Band of Merrymakers is a holiday music supergroup created by songwriters Sam Hollander and Kevin Griffin in 2014. The group was established with the philanthropic goal of raising awareness and donations for non-profit organizations and charities. The group's debut album, Welcome to Our Christmas Party, was released on October 23, 2015, through Sony Masterworks.

==Conception==
Songwriters Sam Hollander and Kevin Griffin were discussing holiday music during a songwriting session in 2014. Noticing a lack of philanthropy and originality in holiday songs, they decided to create new songs that capture the spirit of family holidays.
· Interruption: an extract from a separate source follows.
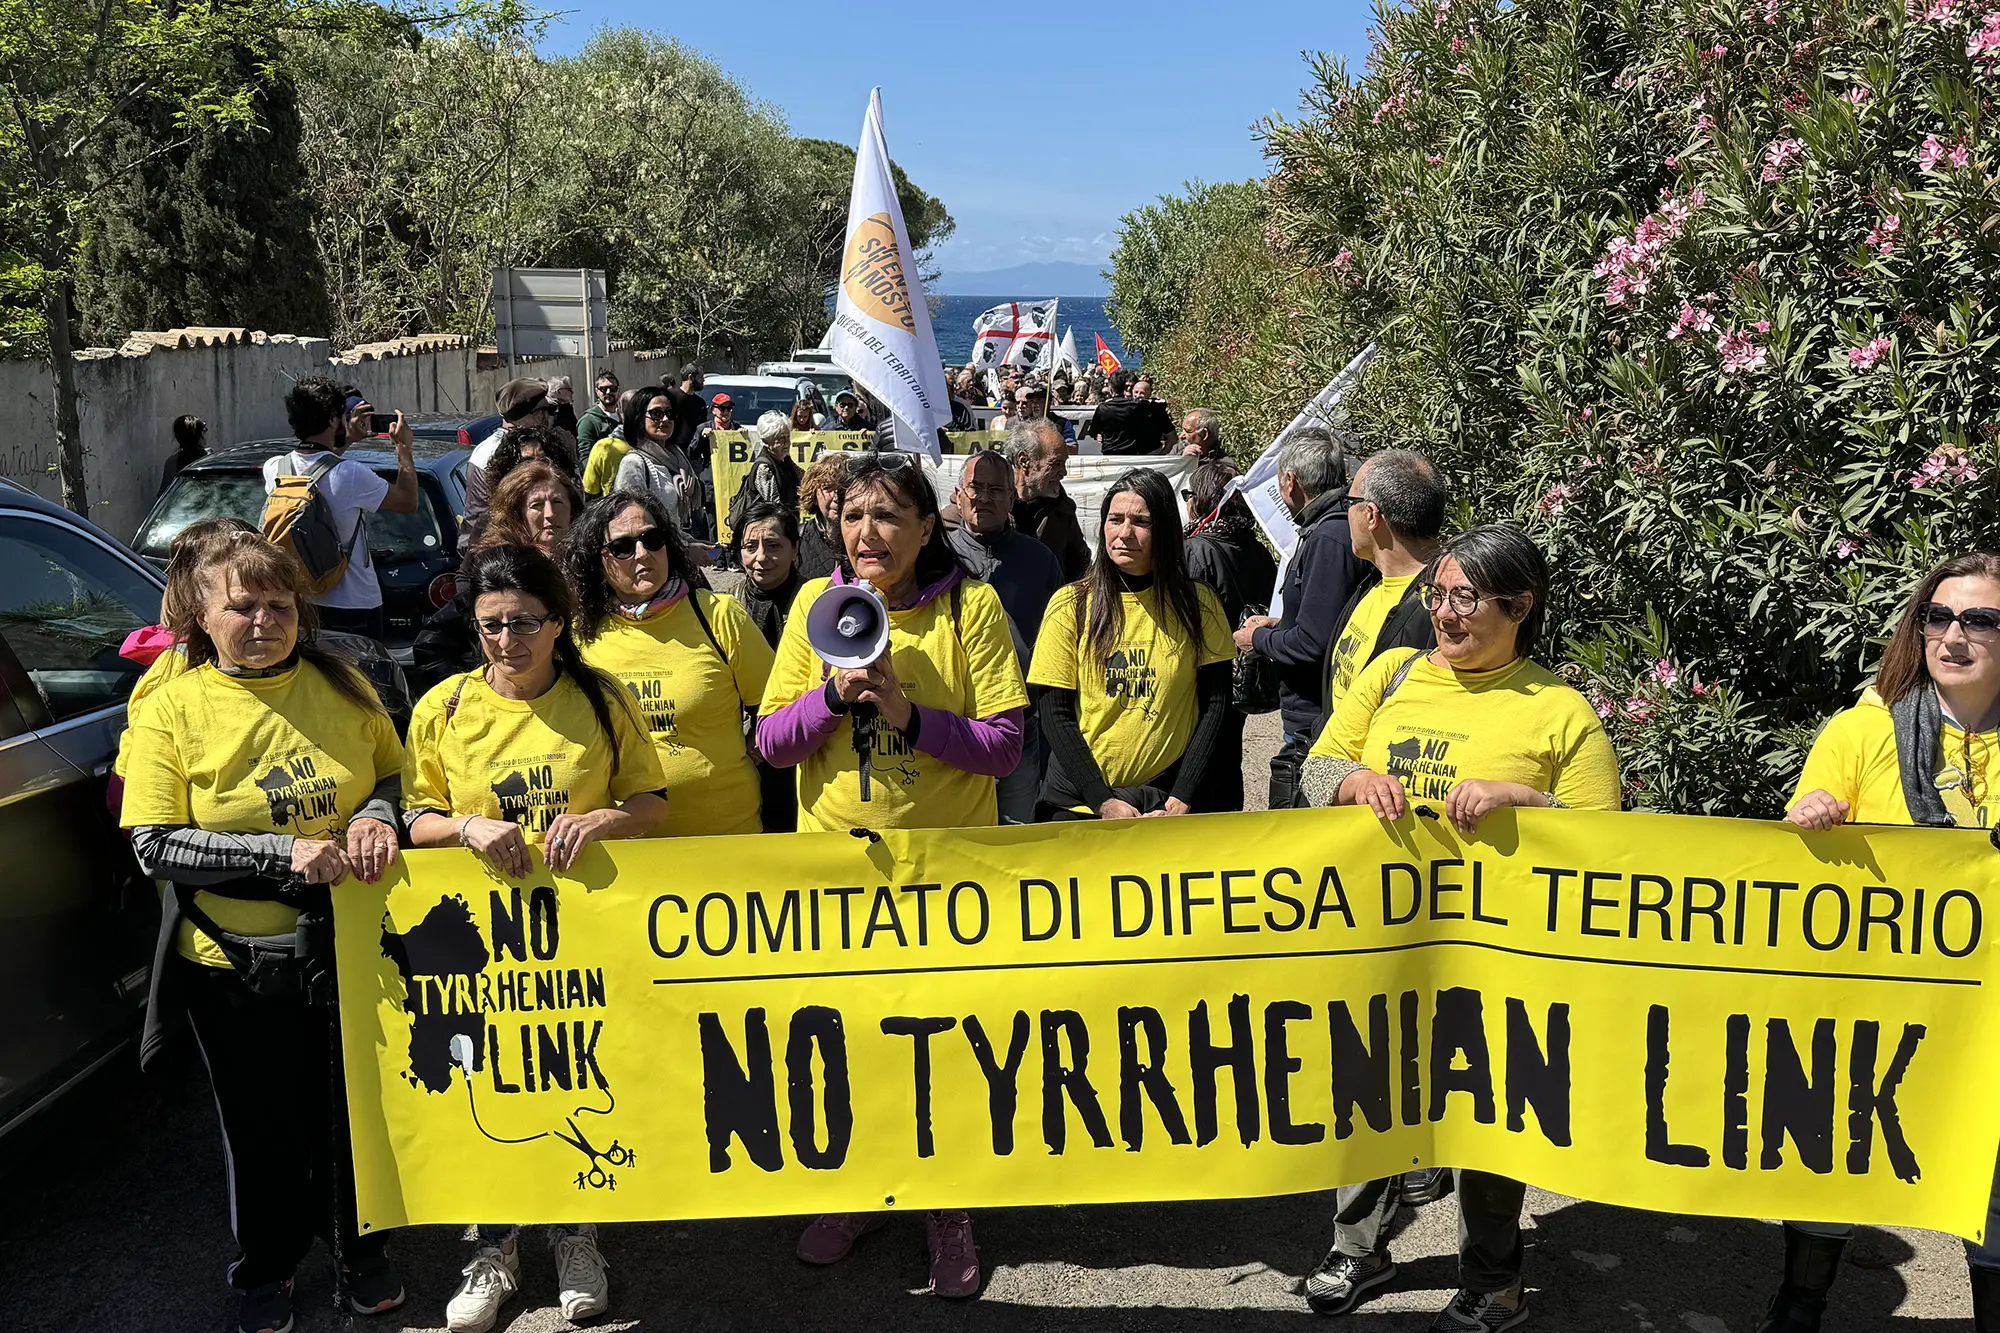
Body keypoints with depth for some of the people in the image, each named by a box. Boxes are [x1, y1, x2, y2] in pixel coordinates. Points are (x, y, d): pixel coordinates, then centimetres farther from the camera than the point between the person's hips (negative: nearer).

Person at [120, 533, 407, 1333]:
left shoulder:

Some of their records include Band Aid and Lifebeat's A Very Special Christmas series.

==Release and Promotion==

===Release===
On October 23, 2015, Sony Masterworks released the debut album of Band of Merrymakers, titled "Welcome to Our Christmas Party." The album includes guest appearances from various artists, such as Christina Perri, Mark McGrath, and Natasha Bedingfield.

===Promotion===
Band of Merrymakers has made several appearances on TV shows such as Jimmy Kimmel Live, The TODAY Show, and Extra to promote their albums.

===Charts===
"Welcome to Our Christmas Party" peaked at number 9 on the iTunes Holiday Charts.

===Reviews===
- According to Entertainment Weekly, the album is catchy and anthemic and captures the childlike joy of the holiday season.
- PopSugar describes the album's lead single, "Snow Snow Snow," as irresistibly catchy and fun, perfect to get listeners into the holiday spirit.
- Perez Hilton praises the debut album of Band of Merrymakers as one of their favorites of the holiday season and highlights the lead single "Snow Snow Snow".

==Charity==
A portion of the proceeds went to the MusiCares Foundation.